## 取り組む課題
[1] 過去問の活用に関する文章のうち、「志望校の傾向を知っておくこと」から「デメリット | ・本番のような雰囲気を出しづらい。」までを、両端も含めてそのまま書き写してください。
[2] 過去問の活用に関する文章では、どのような立場の視点から活用方法を話すと述べていますか。

## 抜粋文
-*-*-

志望校の過去問をうまく活用することで、少し難しい受験でも志望校合格にグッと近づきます。今回は効果的な過去問の活用方法を元学習塾業界出身者の視点でお話ししていきます。
3回に分けてお話しています。
①3通りの方法で志望校合格への近道を!
②志望校レベル別の具体的手順
③スケジュール表・分析シートを使った管理方法(サンプルファイル付き)
過去問を解くメリット
なぜ、過去問を解くのでしょうか。過去問を解くことで何ができるでしょうか。
1、志望校の出題傾向が分かる
たとえ同じ偏差値の学校でも、出題される傾向や問題数、分野の隔たり、科目による難易度の偏りや配転など、学校によりかなり違いがあります。
志望校の傾向を知っておくことにより、どこに力を入れて勉強すべきか、どこは多少手を抜いても大丈夫かなど、メリハリをつけて勉強できるようになります。
限られた時間の中で効率的に志望校合格に近づくことができるのです。
2、自分の実力が分かる
過去問は実際の入試問題そのものなので、志望校の入試で何点くらい取れるという大きな目安となります。
自分の実力を計るための方法としては模試もありますが、用途が異なります。
過去問 | 模試 | |
内容 | その学校の実際の入試問題 | 統一の問題 |
合否基準 | 正解率等と合格最低点を比較 | 偏差値 |
メリット | ・好きな時に何回でも解ける。 ・志望校合格と現状のギャップが具体的にわかる。 |
・最新のデータにより他人との比較ができる。 ・解説が詳しい。(大手模試) |
デメリット | ・本番のような雰囲気を出しづらい。

-*-*-

## 提示資料
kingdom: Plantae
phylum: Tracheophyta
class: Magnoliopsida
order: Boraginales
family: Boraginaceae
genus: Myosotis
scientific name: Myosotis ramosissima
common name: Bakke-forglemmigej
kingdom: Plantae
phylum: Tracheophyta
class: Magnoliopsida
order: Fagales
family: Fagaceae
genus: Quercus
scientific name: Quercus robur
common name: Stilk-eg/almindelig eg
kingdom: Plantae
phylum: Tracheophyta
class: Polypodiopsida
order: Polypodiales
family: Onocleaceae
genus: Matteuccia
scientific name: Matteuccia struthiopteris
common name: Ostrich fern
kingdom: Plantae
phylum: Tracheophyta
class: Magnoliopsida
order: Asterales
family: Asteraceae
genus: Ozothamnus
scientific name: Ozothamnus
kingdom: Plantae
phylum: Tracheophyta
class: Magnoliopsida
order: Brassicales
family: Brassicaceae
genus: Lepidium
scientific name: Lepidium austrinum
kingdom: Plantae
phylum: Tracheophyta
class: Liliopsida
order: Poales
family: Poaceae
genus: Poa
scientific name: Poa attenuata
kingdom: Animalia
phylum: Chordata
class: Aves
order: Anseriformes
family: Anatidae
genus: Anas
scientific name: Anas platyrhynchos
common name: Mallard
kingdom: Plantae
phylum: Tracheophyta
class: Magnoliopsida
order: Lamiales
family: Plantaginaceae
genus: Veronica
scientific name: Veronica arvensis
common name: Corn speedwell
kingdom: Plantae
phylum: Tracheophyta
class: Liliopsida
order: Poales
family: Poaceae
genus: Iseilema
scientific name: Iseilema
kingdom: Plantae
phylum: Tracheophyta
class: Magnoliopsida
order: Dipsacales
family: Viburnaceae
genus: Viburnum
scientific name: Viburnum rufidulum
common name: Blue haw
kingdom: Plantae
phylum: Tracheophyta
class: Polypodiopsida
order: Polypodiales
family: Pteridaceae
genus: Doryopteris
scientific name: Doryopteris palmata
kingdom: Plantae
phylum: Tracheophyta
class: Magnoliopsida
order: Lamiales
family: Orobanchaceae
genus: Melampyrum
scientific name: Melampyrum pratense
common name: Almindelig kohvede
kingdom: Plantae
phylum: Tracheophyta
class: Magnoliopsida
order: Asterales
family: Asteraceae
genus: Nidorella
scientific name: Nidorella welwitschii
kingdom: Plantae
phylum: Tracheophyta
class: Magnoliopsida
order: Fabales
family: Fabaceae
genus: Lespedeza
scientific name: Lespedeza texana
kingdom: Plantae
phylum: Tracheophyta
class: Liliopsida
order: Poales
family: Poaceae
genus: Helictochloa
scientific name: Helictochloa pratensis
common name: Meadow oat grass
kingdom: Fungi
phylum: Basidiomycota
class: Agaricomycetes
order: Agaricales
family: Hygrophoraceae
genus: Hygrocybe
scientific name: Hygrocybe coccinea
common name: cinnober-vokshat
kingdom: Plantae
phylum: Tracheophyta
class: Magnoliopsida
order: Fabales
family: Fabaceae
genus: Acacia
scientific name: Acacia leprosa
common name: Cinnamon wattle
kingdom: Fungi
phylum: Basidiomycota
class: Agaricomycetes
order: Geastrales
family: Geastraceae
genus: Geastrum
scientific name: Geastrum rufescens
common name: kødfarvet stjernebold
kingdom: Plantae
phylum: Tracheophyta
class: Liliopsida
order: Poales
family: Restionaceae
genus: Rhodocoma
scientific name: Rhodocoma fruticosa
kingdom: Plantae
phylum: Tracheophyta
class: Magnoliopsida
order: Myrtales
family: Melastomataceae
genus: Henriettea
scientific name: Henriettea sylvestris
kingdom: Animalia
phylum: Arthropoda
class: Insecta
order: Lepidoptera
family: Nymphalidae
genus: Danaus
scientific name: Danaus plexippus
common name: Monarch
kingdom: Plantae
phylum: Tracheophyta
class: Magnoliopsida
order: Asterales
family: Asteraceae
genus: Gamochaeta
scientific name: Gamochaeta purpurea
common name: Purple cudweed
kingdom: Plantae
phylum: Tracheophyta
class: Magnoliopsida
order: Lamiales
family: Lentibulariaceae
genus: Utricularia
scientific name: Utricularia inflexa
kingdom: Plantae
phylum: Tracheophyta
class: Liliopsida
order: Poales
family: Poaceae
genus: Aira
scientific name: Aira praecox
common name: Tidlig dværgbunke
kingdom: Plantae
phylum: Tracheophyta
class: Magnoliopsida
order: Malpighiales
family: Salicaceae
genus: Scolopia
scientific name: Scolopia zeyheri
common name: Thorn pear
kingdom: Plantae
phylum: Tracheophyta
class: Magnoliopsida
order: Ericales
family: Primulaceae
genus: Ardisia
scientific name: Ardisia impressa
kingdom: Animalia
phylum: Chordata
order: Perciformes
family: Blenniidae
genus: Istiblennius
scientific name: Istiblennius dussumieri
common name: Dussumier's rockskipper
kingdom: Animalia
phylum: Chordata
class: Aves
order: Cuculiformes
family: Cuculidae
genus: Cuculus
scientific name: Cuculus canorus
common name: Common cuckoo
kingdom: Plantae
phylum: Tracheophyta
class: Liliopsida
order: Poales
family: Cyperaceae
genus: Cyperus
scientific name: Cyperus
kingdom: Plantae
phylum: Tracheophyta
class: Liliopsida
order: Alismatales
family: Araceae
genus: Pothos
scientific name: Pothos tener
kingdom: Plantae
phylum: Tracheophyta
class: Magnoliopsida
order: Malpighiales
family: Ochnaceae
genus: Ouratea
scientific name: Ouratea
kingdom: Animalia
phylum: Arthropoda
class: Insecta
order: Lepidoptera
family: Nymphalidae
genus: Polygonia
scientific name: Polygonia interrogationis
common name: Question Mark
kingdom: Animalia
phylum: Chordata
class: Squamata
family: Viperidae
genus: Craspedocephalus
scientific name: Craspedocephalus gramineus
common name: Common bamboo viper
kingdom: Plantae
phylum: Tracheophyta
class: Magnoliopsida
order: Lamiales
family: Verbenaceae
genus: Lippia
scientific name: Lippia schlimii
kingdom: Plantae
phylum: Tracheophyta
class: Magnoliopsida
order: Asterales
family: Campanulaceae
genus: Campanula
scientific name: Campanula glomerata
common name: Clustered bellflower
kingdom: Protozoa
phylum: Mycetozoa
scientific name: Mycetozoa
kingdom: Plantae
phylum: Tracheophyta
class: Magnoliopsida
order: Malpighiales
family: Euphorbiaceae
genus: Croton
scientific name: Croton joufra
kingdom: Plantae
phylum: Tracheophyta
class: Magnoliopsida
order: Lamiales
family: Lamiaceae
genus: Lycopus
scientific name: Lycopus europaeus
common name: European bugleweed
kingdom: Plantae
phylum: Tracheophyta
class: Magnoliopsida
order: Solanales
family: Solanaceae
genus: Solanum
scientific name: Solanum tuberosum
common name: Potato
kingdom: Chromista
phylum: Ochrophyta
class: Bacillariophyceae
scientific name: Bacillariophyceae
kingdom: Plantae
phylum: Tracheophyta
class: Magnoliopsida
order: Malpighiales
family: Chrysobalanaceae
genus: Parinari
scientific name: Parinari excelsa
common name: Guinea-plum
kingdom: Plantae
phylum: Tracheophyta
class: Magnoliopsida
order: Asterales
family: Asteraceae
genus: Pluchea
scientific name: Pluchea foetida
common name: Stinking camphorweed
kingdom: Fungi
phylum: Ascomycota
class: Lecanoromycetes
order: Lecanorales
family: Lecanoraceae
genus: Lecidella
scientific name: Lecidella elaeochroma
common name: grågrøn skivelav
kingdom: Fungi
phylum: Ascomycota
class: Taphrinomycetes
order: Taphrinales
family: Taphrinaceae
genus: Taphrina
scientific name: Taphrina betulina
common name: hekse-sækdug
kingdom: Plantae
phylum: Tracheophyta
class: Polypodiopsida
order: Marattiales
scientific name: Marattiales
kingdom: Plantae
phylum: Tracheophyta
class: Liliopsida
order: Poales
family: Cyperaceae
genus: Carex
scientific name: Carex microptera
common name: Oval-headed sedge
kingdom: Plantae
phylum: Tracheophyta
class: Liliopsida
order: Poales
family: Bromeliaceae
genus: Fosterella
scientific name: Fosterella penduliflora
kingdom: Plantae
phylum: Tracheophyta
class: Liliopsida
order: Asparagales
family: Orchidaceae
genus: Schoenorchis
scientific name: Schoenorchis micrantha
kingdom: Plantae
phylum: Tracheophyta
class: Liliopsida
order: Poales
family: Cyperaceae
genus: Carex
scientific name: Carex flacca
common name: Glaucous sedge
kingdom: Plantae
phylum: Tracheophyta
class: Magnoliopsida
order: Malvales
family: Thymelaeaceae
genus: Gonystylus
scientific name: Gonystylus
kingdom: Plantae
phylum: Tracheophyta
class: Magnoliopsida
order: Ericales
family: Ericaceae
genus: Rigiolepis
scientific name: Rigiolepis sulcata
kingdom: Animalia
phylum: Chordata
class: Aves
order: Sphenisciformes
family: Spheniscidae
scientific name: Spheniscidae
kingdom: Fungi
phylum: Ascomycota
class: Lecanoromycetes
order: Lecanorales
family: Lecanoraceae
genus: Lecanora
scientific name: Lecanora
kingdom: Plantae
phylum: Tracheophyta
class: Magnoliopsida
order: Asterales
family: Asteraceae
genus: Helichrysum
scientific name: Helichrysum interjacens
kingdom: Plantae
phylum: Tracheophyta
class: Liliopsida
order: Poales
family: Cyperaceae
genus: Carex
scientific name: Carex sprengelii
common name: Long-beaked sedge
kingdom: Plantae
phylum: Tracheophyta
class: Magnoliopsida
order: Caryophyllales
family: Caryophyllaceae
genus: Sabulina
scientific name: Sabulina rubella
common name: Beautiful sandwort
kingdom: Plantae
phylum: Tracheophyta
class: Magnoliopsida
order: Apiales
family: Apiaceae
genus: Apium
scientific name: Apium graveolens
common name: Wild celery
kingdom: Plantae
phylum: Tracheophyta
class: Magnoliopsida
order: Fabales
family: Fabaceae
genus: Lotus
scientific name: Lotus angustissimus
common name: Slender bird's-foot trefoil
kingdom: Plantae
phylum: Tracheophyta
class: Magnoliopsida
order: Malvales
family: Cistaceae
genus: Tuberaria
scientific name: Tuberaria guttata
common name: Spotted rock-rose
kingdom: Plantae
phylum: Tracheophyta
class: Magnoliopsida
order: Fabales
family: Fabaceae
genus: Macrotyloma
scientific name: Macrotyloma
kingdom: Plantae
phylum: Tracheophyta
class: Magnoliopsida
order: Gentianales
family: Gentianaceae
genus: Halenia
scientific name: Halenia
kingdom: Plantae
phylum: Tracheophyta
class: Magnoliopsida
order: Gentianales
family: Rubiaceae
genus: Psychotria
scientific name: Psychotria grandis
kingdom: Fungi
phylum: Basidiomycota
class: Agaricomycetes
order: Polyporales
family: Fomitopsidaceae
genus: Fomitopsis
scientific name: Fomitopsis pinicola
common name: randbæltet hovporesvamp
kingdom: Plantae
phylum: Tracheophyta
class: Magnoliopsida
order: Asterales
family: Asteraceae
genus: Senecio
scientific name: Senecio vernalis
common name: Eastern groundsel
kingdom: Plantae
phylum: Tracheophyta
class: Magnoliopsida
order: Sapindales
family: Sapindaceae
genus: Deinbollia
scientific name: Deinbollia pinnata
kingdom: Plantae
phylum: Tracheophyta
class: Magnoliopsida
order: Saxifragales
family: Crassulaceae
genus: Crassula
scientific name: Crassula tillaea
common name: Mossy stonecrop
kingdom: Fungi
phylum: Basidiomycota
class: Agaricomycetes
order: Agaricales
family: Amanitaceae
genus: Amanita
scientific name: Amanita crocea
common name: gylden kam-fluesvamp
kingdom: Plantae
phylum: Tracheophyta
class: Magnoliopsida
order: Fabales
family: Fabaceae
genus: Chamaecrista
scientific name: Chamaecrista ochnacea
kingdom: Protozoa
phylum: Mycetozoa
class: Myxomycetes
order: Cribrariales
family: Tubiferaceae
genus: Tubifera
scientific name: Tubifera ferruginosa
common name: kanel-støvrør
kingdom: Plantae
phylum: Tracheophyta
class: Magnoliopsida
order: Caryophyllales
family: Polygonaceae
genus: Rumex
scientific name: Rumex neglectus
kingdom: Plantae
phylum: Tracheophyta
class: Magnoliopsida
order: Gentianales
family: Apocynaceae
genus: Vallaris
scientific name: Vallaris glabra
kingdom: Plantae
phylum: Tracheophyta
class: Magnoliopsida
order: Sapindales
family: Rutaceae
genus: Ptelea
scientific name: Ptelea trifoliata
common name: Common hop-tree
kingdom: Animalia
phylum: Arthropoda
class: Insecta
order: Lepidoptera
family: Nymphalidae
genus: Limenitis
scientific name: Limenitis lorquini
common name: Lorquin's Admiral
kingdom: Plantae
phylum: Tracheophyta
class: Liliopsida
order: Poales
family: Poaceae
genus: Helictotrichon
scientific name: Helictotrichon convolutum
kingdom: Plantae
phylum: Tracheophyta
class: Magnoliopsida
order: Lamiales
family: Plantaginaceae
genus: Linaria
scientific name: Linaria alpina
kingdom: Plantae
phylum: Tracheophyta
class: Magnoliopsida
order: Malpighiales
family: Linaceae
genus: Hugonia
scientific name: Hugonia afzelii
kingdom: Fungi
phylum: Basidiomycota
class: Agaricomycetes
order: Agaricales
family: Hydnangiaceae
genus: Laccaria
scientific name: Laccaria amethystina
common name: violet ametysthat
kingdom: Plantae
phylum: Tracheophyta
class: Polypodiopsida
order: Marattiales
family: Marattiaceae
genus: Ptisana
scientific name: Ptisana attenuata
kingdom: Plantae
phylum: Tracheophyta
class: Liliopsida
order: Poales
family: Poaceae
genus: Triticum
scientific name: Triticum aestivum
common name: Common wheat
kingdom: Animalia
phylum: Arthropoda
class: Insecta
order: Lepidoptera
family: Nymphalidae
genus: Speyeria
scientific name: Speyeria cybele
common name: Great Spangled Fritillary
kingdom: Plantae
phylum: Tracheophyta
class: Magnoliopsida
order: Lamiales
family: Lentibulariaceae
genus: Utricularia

-*-*-

## 解答一覧
[1]
志望校の傾向を知っておくことにより、どこに力を入れて勉強すべきか、どこは多少手を抜いても大丈夫かなど、メリハリをつけて勉強できるようになります。
限られた時間の中で効率的に志望校合格に近づくことができるのです。
2、自分の実力が分かる
過去問は実際の入試問題そのものなので、志望校の入試で何点くらい取れるという大きな目安となります。
自分の実力を計るための方法としては模試もありますが、用途が異なります。
過去問 | 模試 | |
内容 | その学校の実際の入試問題 | 統一の問題 |
合否基準 | 正解率等と合格最低点を比較 | 偏差値 |
メリット | ・好きな時に何回でも解ける。 ・志望校合格と現状のギャップが具体的にわかる。 |
・最新のデータにより他人との比較ができる。 ・解説が詳しい。(大手模試) |
デメリット | ・本番のような雰囲気を出しづらい。

[2] 元学習塾業界出身者の視点です。